La notizia, di per sé, potrebbe anche non fare scalpore, se fra i firmatari della lettera aperta non vi fosse l’assessore all’ambiente Daniele Ialacqua.
Adesso c’è un nuovo episodio che coinvolge l’assessore all’Ambiente, il quale rimprovera Prestipino su tutta la linea: “Così si fa un cattivo servizio alla polizia, rafforzando l’immagine non bella del poliziotto che reprime, prima ancora che tutelare. Fare entrare nelle dinamiche scolastiche le forze dell’ordine è sbagliato e chi ha fatto in modo che accadesse ha sbagliato” sentenzia Ialacqua intervenendo a gamba tesa sull’autonomia dell’istituto.
A stretto giro Prestipino ha risposto per le rime, ricordando all’esponente della Giunta le prerogative del ruolo che ciascuno ricopre. “Se non si raccoglie la spazzatura, è interruzione di pubblico servizio. Esattamente come lo è bloccare l’attività didattica. Vogliamo pensare che la scuola sia meno importante della spazzatura?” ha chiesto polemicamente la preside rammentando come, da privata cittadina, non abbia mai interferito con l’Amministrazione per le criticità palesatesi nei mesi scorsi. Un riguardo che Ialacqua non avrebbe saputo usare a parti inverse. “E’ vero – conclude la Preside – l’assessore ha un figlio che va a scuola, così come io ho la spazzatura sotto casa, ma non per questo intervengo sulla sua attività“.

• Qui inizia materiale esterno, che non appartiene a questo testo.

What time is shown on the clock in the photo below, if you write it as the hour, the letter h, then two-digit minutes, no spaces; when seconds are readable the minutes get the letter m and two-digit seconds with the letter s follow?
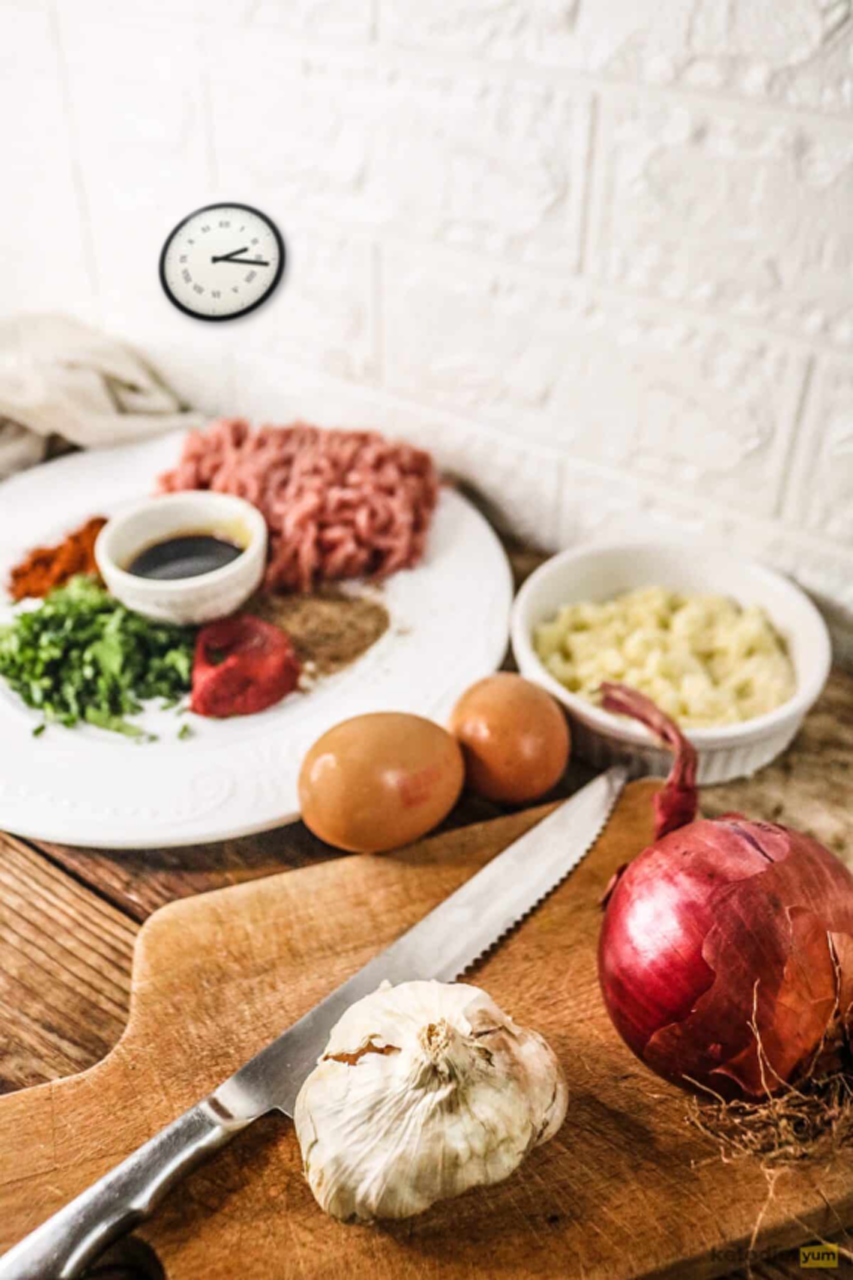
2h16
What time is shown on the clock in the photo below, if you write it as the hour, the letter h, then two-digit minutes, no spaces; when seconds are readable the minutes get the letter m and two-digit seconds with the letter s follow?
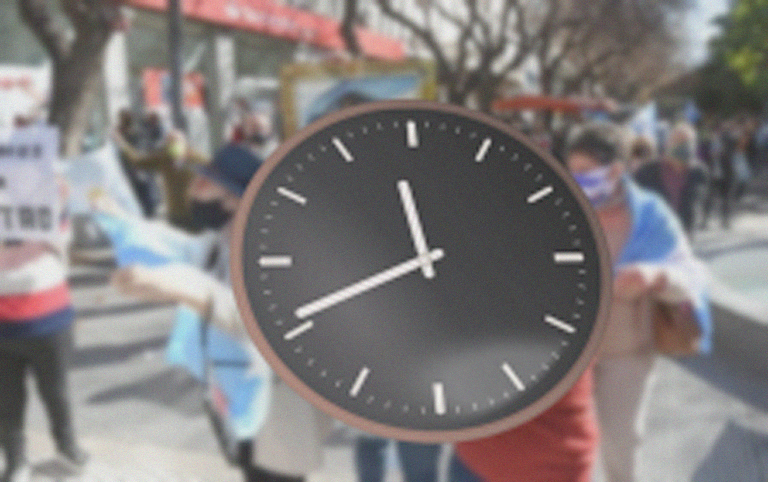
11h41
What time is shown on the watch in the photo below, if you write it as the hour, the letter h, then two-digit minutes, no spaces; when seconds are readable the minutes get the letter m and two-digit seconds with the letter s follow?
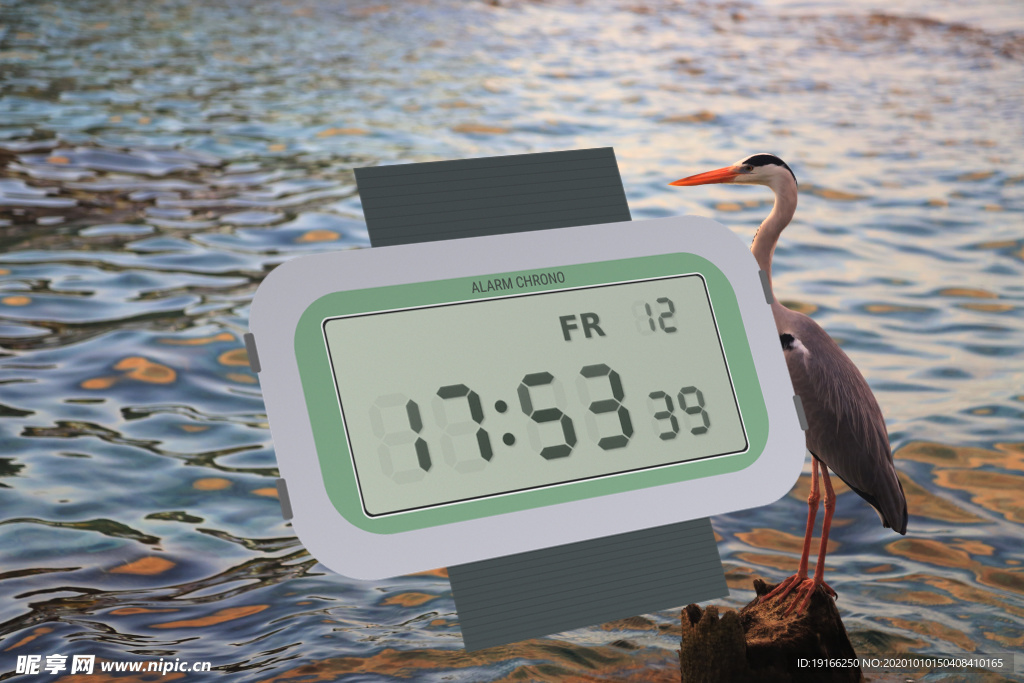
17h53m39s
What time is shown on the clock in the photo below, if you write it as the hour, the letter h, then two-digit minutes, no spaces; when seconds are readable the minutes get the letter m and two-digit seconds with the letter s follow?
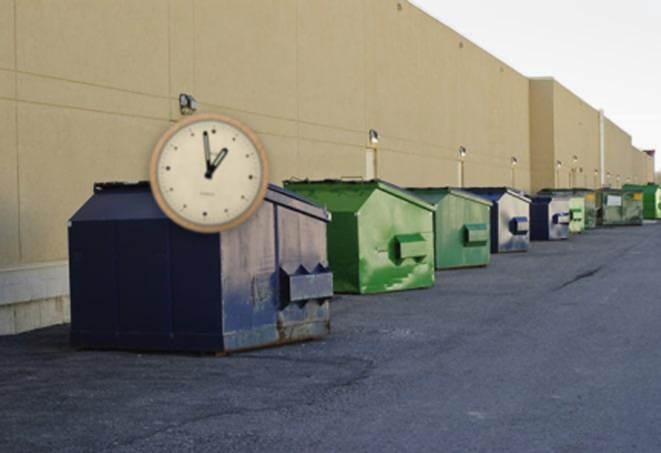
12h58
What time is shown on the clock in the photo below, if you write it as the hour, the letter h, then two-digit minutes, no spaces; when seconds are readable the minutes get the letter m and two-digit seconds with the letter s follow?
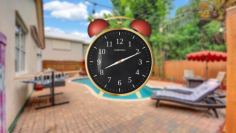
8h11
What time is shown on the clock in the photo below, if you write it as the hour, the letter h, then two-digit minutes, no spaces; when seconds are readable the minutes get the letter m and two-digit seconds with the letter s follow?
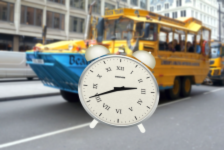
2h41
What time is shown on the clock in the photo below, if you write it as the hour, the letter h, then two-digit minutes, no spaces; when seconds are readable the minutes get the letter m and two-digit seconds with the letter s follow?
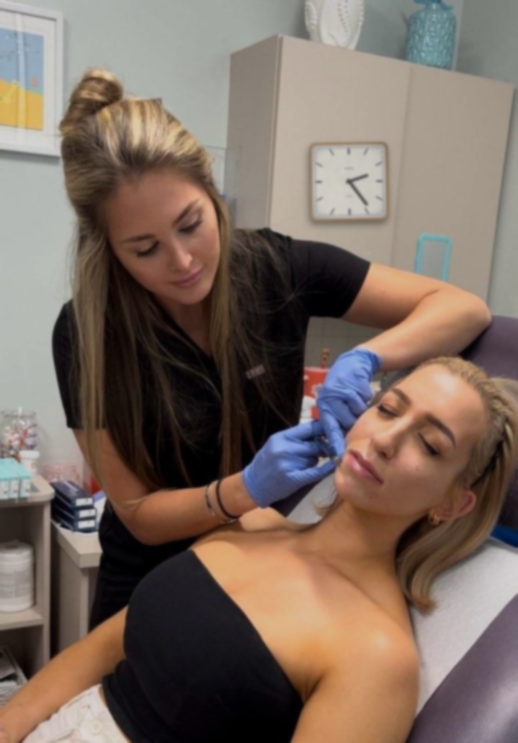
2h24
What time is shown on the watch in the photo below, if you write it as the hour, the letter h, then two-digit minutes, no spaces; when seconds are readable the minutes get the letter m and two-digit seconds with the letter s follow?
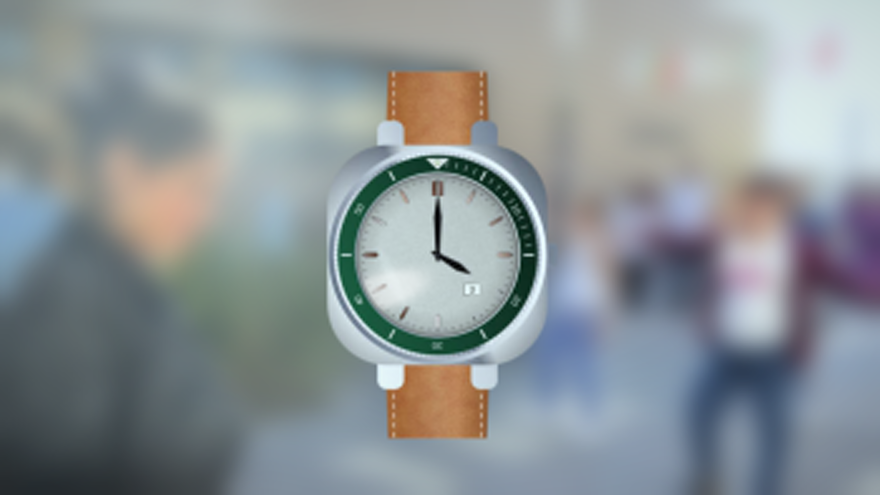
4h00
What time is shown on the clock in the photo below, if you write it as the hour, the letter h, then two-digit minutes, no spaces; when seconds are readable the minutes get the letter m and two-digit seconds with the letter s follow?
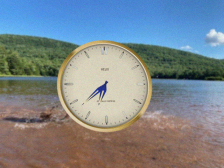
6h38
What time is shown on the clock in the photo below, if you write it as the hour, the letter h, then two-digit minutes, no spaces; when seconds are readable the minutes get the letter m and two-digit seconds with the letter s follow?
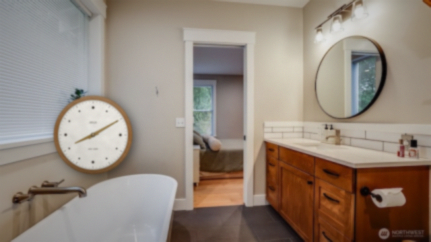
8h10
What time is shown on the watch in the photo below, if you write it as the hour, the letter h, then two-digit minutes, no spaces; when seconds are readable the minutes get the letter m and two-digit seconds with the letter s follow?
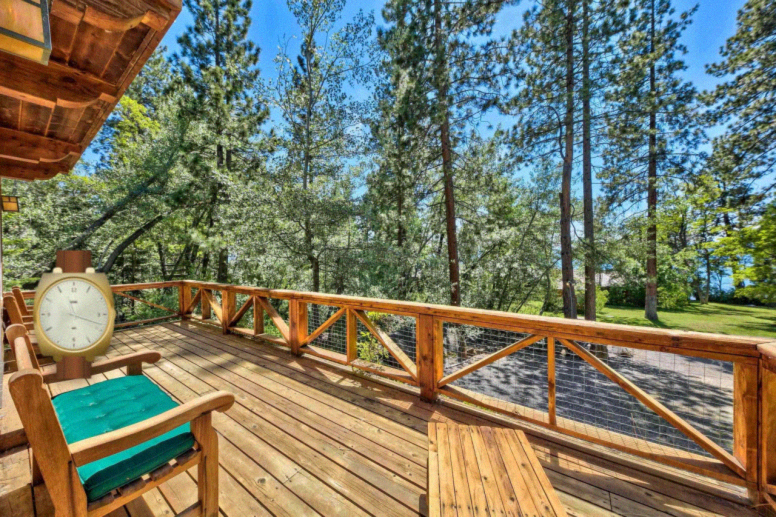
11h18
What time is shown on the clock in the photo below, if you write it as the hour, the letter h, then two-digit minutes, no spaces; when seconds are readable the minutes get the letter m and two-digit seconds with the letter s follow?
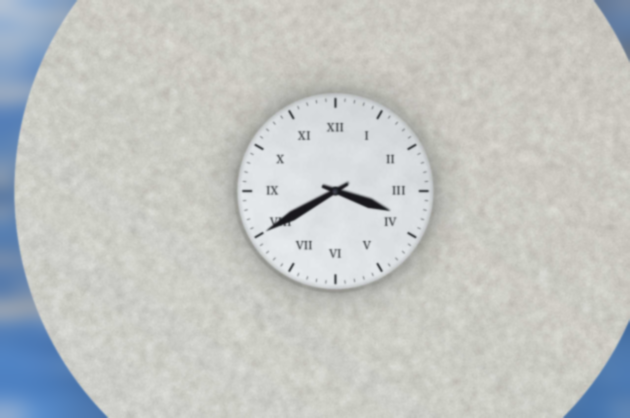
3h40
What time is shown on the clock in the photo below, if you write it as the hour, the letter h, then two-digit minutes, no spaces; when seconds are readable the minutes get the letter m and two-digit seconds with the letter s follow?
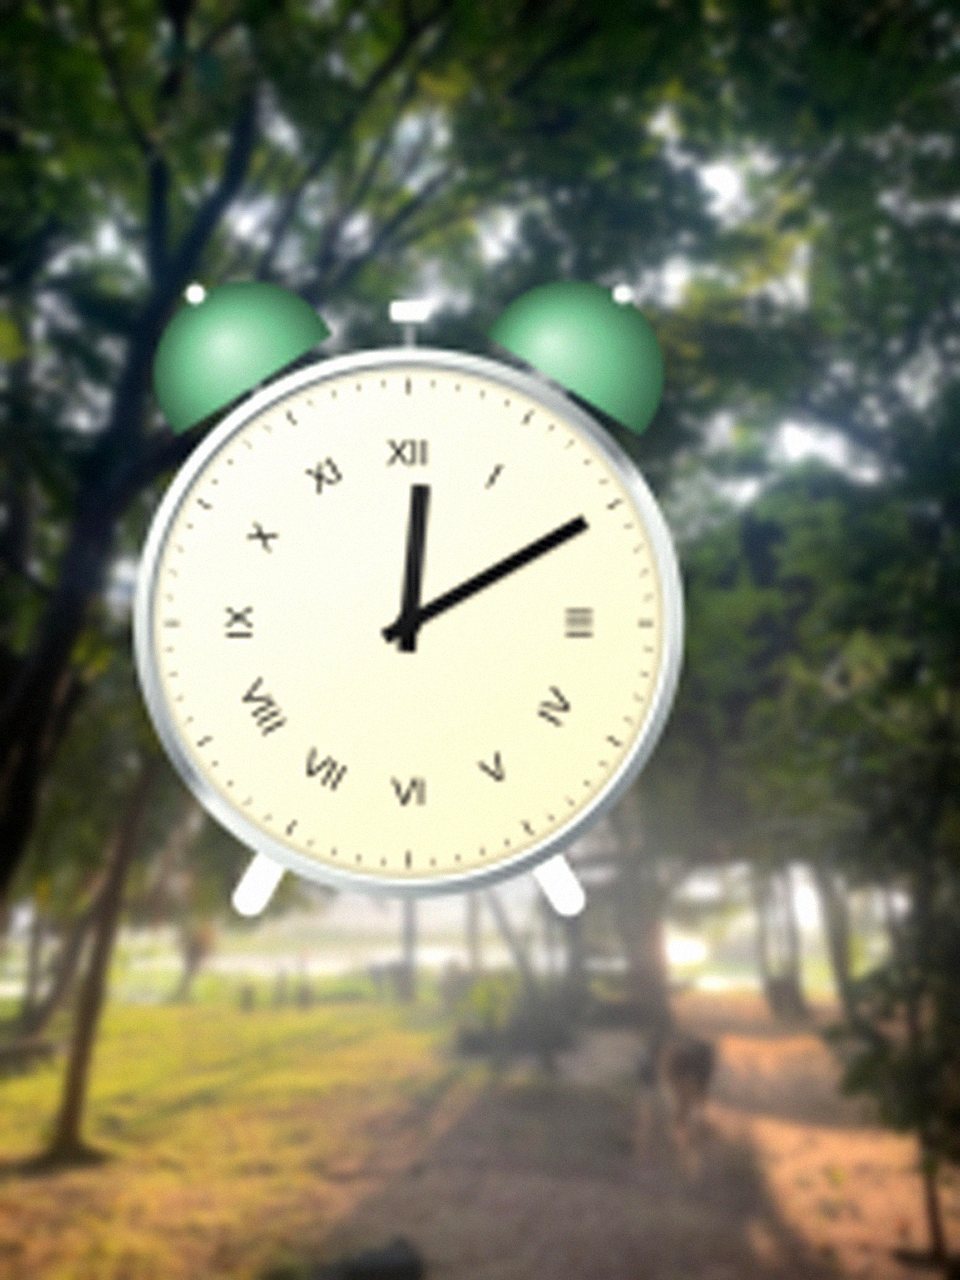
12h10
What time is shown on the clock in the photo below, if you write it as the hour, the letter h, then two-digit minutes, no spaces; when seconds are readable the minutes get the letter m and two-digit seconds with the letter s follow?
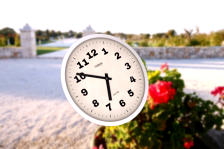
6h51
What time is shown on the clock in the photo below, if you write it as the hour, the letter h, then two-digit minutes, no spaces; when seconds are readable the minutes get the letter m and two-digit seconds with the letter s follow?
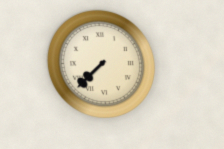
7h38
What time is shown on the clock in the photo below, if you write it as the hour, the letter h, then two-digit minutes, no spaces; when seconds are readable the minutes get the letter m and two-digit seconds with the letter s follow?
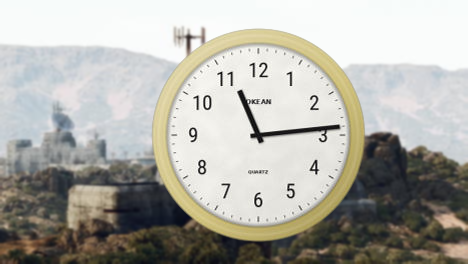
11h14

Il botta e risposta però non è finito qui, perché Ialacqua – dalla sua pagina Facebook – ha rincarato la dose, traendo dalle parole di Prestipino un’indebita equiparazione fra studenti e spazzatura. “Mi pare che si stia esagerando e non capisco chi non lo comprenda, chi pensa che la questione sia banalmente ‘occupazione si, occupazione no’…qui è in gioco il ruolo ed il senso della scuola, delle istituzioni, della democrazia” ha azzardato l’assessore alimentando l’idea dello spirito autoritario della preside.
Sulla vicenda è intervenuto, suo malgrado, anche il questore Giuseppe Cucchiara, il quale in punta di diritto ha tentato di mettere in guardia la comunità studentesca, rammentando come all’invasione degli edifici pubblici, normativa alla mano, si affianchi l’interruzione di pubblico servizio, secondo quanto detto dalla dirigente scolastica. Una fattispecie di reato che sarebbe meglio scongiurare, abbassando i toni e cercando soluzioni ragionevoli.